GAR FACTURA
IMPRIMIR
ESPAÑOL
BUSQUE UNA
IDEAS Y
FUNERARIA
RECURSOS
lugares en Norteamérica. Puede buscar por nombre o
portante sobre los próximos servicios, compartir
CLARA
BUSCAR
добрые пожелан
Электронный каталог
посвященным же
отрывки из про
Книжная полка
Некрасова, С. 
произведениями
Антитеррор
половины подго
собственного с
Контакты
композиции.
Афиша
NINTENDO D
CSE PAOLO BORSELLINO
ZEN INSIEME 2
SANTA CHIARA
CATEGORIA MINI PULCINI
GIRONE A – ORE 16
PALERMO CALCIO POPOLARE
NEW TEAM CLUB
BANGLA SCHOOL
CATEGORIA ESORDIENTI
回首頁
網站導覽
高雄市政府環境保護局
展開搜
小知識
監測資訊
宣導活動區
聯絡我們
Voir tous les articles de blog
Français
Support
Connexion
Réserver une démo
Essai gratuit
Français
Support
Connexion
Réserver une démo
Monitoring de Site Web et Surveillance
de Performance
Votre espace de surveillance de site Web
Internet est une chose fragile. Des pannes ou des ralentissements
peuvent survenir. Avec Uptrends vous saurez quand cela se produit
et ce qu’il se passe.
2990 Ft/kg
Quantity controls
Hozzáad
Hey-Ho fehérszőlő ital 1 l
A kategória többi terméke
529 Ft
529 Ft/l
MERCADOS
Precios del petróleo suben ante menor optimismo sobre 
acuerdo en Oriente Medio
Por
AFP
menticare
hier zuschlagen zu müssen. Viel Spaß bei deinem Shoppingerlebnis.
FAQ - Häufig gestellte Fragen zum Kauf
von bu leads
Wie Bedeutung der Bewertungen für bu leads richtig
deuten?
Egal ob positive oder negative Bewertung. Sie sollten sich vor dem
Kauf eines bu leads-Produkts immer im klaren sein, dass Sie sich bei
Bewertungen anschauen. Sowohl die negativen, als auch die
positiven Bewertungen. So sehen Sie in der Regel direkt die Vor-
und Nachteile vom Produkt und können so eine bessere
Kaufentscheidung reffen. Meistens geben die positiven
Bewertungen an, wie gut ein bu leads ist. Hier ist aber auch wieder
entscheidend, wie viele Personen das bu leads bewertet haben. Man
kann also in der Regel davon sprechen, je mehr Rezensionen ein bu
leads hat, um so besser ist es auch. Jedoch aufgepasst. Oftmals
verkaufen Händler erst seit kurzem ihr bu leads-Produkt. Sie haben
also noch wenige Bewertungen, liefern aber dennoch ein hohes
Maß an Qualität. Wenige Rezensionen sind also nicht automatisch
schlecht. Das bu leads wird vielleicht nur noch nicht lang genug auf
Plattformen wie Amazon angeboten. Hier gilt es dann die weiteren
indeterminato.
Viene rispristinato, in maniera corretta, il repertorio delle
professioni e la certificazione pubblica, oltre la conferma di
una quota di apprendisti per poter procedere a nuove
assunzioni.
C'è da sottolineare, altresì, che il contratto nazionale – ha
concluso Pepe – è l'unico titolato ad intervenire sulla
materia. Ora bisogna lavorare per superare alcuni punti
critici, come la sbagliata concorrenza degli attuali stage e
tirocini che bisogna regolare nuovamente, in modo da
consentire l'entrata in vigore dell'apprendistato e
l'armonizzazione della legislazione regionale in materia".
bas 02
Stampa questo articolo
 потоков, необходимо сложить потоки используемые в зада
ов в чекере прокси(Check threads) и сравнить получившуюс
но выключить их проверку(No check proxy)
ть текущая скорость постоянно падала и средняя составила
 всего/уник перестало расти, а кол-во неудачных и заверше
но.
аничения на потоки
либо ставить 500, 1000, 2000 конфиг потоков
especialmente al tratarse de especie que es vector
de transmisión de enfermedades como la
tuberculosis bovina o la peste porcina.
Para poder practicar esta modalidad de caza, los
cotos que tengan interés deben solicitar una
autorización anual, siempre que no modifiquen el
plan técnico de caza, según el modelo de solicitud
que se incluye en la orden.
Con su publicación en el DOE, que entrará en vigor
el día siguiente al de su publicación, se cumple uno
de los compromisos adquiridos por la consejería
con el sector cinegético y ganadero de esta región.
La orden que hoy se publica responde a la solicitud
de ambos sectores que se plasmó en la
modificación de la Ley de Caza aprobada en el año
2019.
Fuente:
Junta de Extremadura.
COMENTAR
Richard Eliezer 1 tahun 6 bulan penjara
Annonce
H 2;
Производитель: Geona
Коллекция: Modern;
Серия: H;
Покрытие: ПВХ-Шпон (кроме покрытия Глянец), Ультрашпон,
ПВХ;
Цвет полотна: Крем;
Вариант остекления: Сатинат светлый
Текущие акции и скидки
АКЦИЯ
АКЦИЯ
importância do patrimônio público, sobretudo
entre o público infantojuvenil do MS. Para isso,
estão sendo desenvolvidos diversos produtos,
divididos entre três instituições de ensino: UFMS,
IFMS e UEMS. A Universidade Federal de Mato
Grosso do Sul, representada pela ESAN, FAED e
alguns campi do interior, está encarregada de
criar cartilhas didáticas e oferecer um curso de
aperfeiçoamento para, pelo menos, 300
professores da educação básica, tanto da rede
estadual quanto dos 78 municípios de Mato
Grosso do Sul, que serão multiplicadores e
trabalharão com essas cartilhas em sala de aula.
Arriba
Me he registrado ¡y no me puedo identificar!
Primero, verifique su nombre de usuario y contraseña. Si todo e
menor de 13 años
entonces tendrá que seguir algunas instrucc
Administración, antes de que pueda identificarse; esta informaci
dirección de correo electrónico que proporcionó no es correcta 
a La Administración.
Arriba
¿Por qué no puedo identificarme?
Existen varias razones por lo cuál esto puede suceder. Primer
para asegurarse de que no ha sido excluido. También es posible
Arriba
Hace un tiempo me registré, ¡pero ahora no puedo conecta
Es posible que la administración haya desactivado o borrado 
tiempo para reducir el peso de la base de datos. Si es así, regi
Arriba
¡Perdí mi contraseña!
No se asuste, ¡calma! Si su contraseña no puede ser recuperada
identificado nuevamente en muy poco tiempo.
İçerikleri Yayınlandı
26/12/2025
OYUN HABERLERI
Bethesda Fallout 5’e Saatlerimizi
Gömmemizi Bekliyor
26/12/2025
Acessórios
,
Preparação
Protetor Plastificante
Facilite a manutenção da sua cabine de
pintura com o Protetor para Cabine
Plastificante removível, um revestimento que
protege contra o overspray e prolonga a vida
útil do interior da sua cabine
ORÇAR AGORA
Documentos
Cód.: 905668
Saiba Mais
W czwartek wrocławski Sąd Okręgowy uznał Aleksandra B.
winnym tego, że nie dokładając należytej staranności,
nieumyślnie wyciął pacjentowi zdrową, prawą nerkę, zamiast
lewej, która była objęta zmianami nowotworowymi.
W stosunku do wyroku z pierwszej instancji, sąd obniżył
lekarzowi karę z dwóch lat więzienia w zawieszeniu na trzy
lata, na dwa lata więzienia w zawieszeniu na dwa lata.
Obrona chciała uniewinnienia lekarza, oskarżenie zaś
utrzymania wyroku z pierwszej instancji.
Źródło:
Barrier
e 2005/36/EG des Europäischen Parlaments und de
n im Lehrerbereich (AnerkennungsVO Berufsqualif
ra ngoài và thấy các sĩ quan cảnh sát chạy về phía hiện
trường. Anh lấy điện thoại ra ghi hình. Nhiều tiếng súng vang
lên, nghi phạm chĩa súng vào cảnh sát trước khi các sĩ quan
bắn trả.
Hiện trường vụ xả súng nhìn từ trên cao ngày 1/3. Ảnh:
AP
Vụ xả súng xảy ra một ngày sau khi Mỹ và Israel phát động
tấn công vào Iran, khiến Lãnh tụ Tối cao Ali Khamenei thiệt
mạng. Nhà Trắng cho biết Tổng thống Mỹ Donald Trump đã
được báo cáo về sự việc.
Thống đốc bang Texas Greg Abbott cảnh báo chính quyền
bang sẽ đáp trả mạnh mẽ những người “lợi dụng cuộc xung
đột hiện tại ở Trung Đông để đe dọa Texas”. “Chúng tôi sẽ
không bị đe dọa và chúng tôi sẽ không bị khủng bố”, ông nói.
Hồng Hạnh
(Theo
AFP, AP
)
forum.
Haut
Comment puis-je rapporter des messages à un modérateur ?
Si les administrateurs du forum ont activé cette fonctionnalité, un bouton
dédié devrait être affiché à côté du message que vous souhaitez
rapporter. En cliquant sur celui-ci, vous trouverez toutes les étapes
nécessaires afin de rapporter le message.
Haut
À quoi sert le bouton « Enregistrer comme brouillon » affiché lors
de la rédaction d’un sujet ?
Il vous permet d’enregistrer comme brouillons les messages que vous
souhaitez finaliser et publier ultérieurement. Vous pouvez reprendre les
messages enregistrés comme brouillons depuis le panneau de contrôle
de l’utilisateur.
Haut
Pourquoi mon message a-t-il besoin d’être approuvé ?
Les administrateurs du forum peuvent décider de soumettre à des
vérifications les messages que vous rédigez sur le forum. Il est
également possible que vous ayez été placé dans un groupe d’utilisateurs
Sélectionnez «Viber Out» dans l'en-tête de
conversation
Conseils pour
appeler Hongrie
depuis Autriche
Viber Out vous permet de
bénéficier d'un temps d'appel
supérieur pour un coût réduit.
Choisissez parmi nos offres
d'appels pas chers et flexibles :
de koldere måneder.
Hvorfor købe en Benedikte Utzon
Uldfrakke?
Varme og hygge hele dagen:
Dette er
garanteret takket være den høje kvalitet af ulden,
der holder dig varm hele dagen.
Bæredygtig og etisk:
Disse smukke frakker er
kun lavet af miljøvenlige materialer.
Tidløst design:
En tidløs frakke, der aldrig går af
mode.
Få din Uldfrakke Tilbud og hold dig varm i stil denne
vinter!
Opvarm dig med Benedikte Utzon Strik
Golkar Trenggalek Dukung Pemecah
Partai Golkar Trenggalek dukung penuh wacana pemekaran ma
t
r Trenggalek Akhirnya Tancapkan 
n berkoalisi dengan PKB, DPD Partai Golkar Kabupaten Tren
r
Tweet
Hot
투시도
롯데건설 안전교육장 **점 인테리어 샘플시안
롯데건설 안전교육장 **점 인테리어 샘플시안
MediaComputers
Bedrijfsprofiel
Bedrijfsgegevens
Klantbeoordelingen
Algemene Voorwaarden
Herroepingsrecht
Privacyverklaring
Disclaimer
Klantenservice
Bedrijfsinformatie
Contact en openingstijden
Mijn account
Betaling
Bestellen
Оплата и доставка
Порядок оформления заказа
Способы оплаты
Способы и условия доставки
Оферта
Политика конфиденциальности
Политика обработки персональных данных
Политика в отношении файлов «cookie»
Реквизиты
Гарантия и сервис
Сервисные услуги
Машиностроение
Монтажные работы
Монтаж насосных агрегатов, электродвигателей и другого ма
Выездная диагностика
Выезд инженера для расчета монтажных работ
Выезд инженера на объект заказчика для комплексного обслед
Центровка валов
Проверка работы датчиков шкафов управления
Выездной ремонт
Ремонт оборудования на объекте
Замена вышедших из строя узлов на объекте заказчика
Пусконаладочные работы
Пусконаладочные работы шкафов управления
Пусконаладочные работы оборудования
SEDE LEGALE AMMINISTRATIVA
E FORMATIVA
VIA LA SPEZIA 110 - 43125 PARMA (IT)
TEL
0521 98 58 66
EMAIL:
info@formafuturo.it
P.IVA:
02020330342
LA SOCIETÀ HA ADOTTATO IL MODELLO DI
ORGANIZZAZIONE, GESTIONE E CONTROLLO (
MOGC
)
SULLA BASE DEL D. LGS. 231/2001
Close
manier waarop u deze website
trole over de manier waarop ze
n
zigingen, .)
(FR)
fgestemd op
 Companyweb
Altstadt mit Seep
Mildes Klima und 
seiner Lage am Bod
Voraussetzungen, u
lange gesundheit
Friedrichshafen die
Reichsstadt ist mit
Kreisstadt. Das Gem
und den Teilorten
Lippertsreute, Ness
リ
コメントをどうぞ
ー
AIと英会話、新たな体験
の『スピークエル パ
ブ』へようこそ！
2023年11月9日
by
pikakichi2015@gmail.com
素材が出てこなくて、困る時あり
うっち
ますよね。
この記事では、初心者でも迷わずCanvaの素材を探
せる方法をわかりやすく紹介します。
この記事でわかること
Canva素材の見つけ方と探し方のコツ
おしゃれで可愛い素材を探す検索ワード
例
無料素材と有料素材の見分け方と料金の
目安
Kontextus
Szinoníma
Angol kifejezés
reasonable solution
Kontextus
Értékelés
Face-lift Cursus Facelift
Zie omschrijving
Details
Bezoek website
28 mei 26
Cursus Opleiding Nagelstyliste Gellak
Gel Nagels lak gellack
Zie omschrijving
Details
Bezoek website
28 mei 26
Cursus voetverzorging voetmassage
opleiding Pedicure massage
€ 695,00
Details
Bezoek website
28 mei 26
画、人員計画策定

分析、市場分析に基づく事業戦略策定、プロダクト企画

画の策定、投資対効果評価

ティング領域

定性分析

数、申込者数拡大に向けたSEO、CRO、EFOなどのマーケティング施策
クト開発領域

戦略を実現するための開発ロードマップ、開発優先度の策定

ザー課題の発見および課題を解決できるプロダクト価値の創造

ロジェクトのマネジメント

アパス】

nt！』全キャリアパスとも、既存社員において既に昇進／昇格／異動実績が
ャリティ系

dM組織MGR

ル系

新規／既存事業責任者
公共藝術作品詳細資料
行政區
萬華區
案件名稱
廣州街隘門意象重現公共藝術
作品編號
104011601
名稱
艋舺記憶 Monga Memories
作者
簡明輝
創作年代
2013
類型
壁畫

──────

__What is being asked__: Each line in which the string "инженера" is found must be copied from the data.

__Worked solution__:
Выезд инженера для расчета монтажных работ
Выезд инженера на объект заказчика для комплексного обслед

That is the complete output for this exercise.